# ARTIKEL:

* * * * * * * * *

Werte oder Illusionen – die Zukunft der russisch-deutschen Beziehungen

Werte oder Illusionen – die Zukunft der russisch-deutschen Beziehungen

[von Dr. Artem Sokolow] Unabhängig vom Ausgang der Eskalation der Ukraine-Krise werden die russisch-deutschen Beziehungen nicht zu dem Zustand zurückkehren, in dem sie sich seit der zweiten Hälfte der 1980er Jahre befanden. Russland und Deutschland haben ein erhebliches Vertrauensdefizit gegenüber dem jeweils anderen Land aufgebaut. Eine neue Generation von russischen und deutschen Politikern arbeitet in einem anderen Bezugsrahmen.

* * * * * * * * *

# ARBEITSAUFTRÄGE:
1) Seit wann befanden sich die russisch-deutschen Beziehungen laut dem Artikel in dem Zustand, zu dem sie nicht zurückkehren werden?
2) Schreiben Sie aus dem Artikel wortgetreu alles nieder, was von „[von Dr. Artem“ bis hin zu „einem anderen Bezugsrahmen.“ reicht.

[Zeilen aus einem Datensatz]
* * * * * * * * *

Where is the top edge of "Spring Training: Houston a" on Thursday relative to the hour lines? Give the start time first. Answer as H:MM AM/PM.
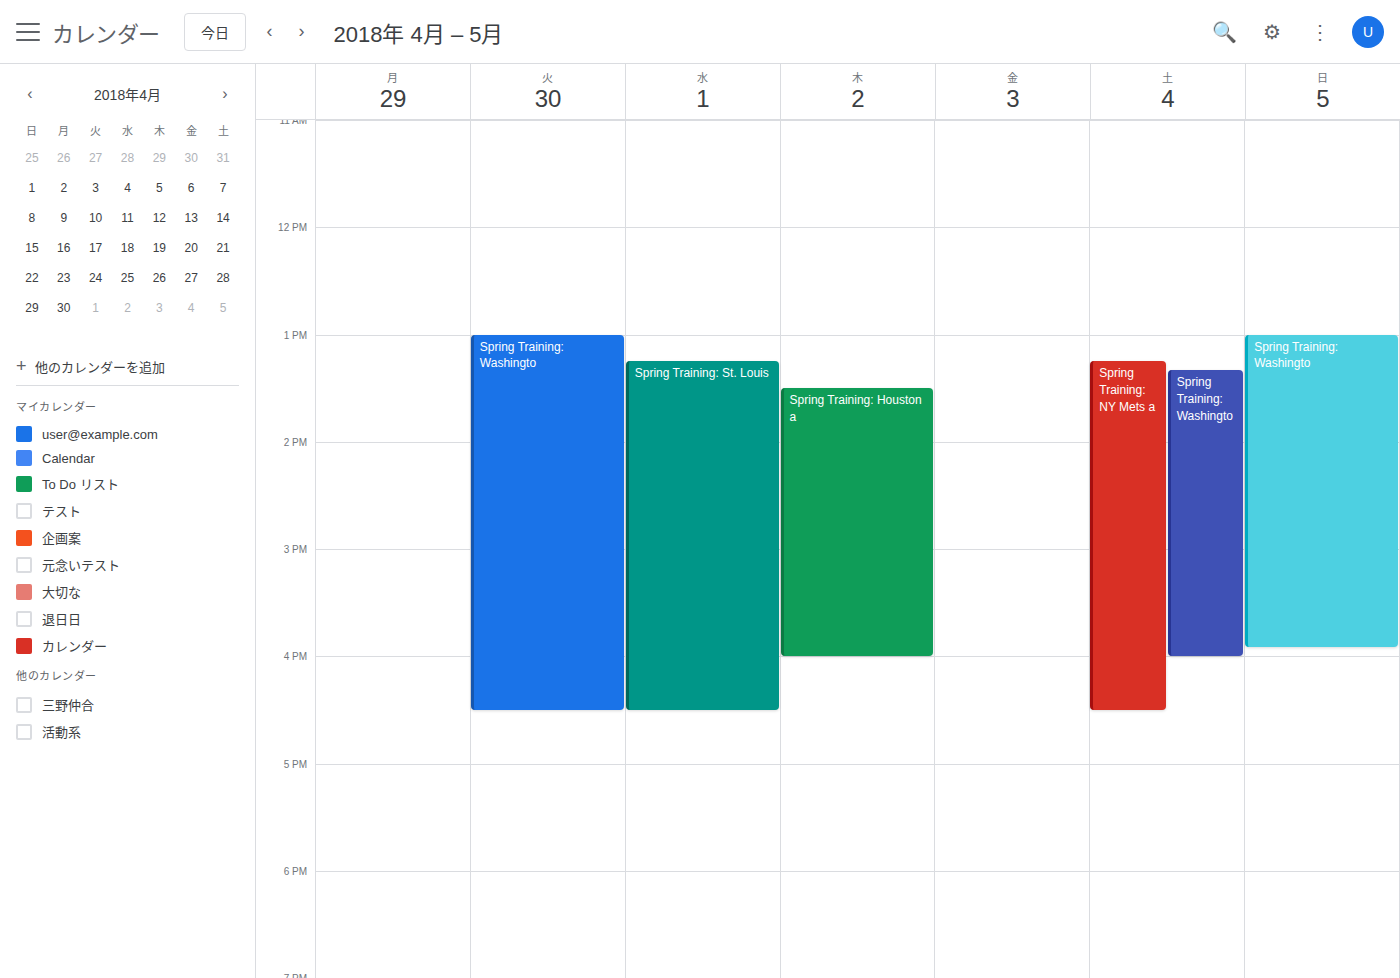
1:30 PM -- halfway between the 1 PM and 2 PM lines.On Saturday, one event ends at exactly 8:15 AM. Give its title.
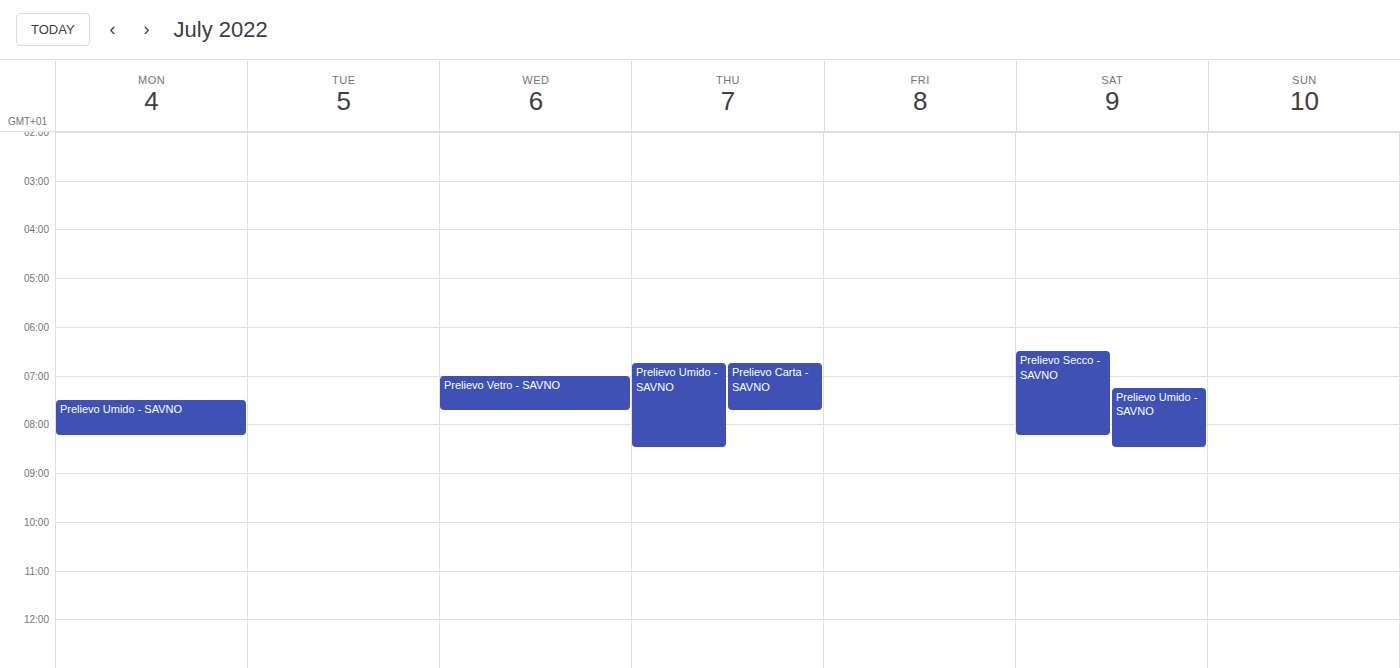
"Prelievo Secco - SAVNO"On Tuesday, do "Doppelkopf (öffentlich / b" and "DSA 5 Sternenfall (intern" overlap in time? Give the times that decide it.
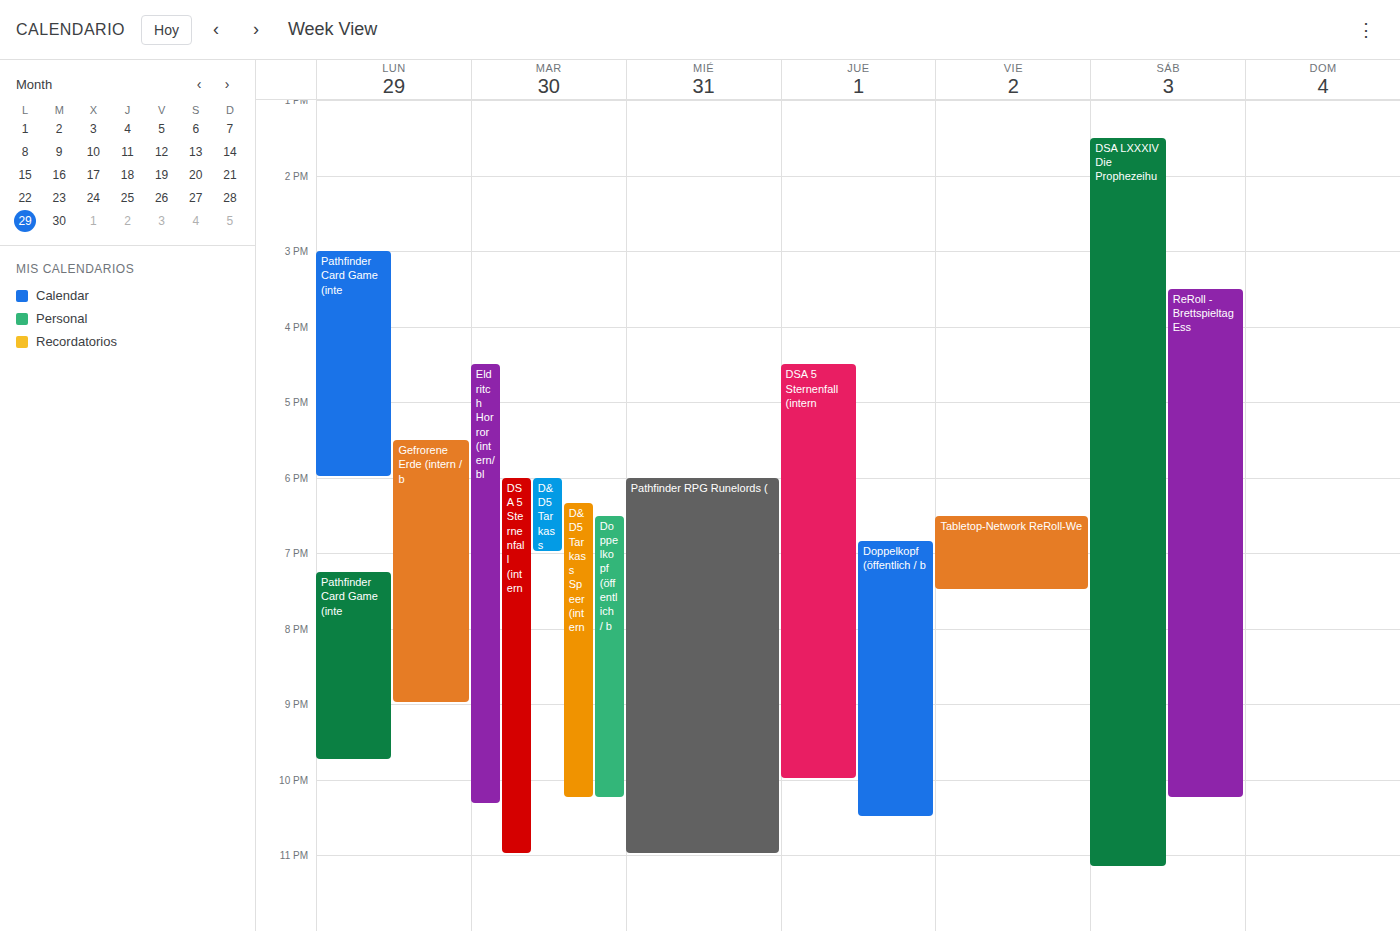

* * * * * * * * *

# LÖSUNGEN:
1) Seit der zweiten Hälfte der 1980er Jahre.

2)
[von Dr. Artem Sokolow] Unabhängig vom Ausgang der Eskalation der Ukraine-Krise werden die russisch-deutschen Beziehungen nicht zu dem Zustand zurückkehren, in dem sie sich seit der zweiten Hälfte der 1980er Jahre befanden. Russland und Deutschland haben ein erhebliches Vertrauensdefizit gegenüber dem jeweils anderen Land aufgebaut. Eine neue Generation von russischen und deutschen Politikern arbeitet in einem anderen Bezugsrahmen.